Lula não poderá concorrer e os outros pré-candidatos disputam seu espólio eleitoral. Quem será o herdeiro político do lulismo?
AS - É difícil fazer previsões porque é uma situação completamente inédita. Minha aposta é que o ex-presidente Lula, chegado o momento, terá um comportamento racional. Ele sabe que detém vários ativos — votos, liderança, popularidade — que podem garantir a sobrevivência do PT. O PT não é pouca coisa. Continua sendo o maior partido brasileiro. Acredito que Lula fará um movimento no sentido de preservar o PT. Em um momento que é difícil determinar, acredito que ele indicará o nome que seja mais interessante para o PT.

BS - Não vejo outras pessoas que tenham essa capacidade que Lula tem, de ser uma esquerda de composição. O PT, como os outros partidos, não produziu novas lideranças. Não se renovou. As lideranças políticas que temos hoje vieram da redemocratização e envelheceram sem que novos líderes fossem produzidos.

Ciro quer ter um empresário como vice em sua chapa. Ele repete o movimento lulista de 2002 ao acenar para a esquerda ao mesmo tempo que convida um patrão para compor sua chapa? O empresário José Alencar foi vice de Lula.
AS - A filiação do industrial Benjamin Steinbruch ao PP para ser vice de Ciro indica o movimento de aproximação do programa lulista, que é de transformação dentro da ordem. Ciro entendeu o que o lulismo fez e procura repetir essa fórmula. O problema é que ele não é do PT. O PT é central para o futuro do lulismo. O ex-presidente Lula apostou no futuro ao ficar no Brasil e se entregar à Polícia Federal e, assim, perpetuar sua liderança e o lulismo. Pesa bastante o fato de Ciro não ser do PT. Ele tem adotado um movimento de se afastar do PT, o que dificulta a possível incorporação dele ao futuro lulista. Não entendo muito bem por que ele faz esse movimento de aproximação do lulismo e afastamento do PT.

BS - Ciro é uma liderança personalista, não é um homem de partido. É um candidato forte. É provável que lideranças petistas o apoiem. Ele tem capacidade de atrair quadros lulistas. Mas, repito, ele não é um homem de partido, é uma liderança personalista. Espero que, se chegar à Presidência, consiga moderar seus impulsos para lidar com o Congresso.

O lulismo é capaz de sobreviver sem Lula e sem o PT?
AS - Lulismo sem Lula é como peronismo sem (Juan Domingo) Perón (presidente argentino). Lula plantou uma perspectiva que deve durar. Ele continua atuando, mesmo restrito pela prisão. Os lulistas estão fazendo um grande esforço para que ele continue a ser um líder, mesmo na prisão.
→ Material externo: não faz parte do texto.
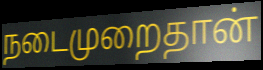
நடைமுறைதான்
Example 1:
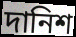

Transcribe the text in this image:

দানিশ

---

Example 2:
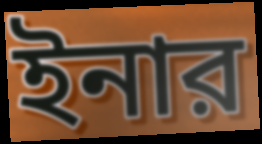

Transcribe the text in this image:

ইনার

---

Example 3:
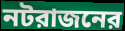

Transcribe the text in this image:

নটরাজনের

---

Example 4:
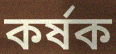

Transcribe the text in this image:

কর্ষক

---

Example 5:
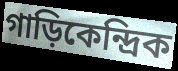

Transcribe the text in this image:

গাড়িকেন্দ্রিক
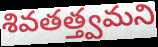
శివతత్త్వమని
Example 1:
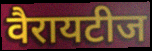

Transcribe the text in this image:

वैरायटीज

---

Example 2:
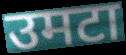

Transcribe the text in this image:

उमटा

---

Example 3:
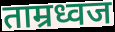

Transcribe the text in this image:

ताम्रध्वज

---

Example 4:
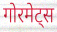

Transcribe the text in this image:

गोरमेट्स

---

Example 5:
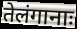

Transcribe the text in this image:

तेलंगानाः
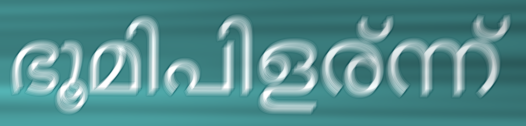
ഭൂമിപിളര്ന്ന്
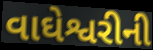
વાઘેશ્વરીની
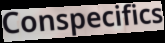
Conspecifics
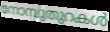
നോമ്പുതുറകൾ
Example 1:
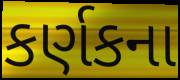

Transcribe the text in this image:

કર્ણકના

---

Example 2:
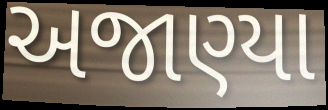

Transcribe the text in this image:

અજાણ્યા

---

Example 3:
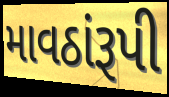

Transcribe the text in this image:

માવઠાંરૂપી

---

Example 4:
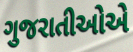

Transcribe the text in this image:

ગુજરાતીઓએ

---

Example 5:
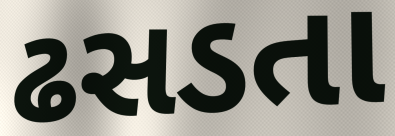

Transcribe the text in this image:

ઢસડતા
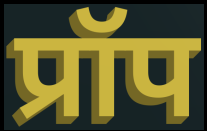
प्रॉप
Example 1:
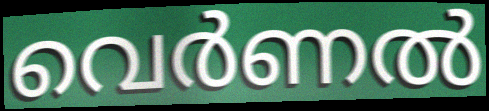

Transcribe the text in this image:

വെർണൽ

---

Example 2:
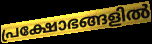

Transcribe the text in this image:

പ്രക്ഷോഭങ്ങളിൽ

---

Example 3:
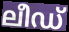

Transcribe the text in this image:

ലീഡ്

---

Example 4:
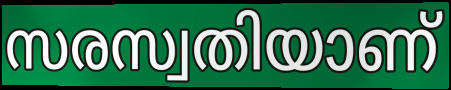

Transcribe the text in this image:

സരസ്വതിയാണ്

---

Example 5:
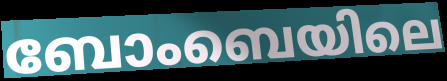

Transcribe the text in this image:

ബോംബെയിലെ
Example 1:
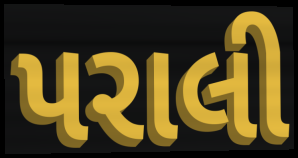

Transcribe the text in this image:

પરાલી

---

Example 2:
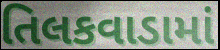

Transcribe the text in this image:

તિલકવાડામાં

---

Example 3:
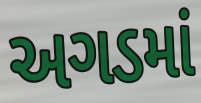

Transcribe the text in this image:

Não vejo como o lulismo possa continuar sem o PT.

BS - O lulismo não sobrevive sem Lula. O mais preocupante é que o petismo aparentemente se transformou em lulismo. O PT não é mais um partido capaz de projetar um programa e lutar por ele. A possibilidade de o PT continuar como partido será definida neste ano. Do jeito como as coisas estão andando, o PT pode desaparecer como referência, porque ele depende pura e simplesmente de Lula. O partido vive uma situação muito complicada: ele precisa definir uma maneira de seguir sem a candidatura Lula e propor um programa para o país. Eu temo que, ao insistir na tática de defender a candidatura Lula, o partido perca sua relevância.